(Chart comprehension data)

▬▬▬▬▬▬▬▬▬▬

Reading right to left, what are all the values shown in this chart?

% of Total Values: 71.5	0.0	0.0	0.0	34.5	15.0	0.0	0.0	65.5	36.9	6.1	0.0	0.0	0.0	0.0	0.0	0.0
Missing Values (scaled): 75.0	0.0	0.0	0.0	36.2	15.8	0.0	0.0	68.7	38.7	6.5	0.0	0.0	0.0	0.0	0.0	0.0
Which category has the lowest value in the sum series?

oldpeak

▬▬▬▬▬▬▬▬▬▬

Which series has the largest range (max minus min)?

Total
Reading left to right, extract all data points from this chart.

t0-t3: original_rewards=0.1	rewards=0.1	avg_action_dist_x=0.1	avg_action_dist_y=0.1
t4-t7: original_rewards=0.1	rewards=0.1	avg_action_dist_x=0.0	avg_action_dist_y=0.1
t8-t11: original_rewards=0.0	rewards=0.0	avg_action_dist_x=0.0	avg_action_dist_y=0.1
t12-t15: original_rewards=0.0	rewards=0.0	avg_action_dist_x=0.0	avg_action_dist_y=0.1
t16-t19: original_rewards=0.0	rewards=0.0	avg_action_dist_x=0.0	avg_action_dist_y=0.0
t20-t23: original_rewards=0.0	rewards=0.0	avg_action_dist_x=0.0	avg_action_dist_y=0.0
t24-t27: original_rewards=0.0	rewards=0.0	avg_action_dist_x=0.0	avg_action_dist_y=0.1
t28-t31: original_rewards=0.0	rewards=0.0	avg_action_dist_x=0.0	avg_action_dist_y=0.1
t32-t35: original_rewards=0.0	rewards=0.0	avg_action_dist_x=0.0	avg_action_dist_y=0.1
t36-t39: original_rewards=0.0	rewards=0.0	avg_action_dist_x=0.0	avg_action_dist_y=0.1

▬▬▬▬▬▬▬▬▬▬

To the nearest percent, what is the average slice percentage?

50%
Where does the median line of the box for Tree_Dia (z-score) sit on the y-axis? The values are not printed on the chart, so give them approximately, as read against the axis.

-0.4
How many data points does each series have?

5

▬▬▬▬▬▬▬▬▬▬

(Work task):
Convert the lines of data starting at the one containing "Which series has" and ending at the one containing "Reading left to" into a numbered list, skipping any blank lines.

(Written reply):
1. Which series has the largest range (max minus min)?
2. Total
3. Reading left to right, extract all data points from this chart.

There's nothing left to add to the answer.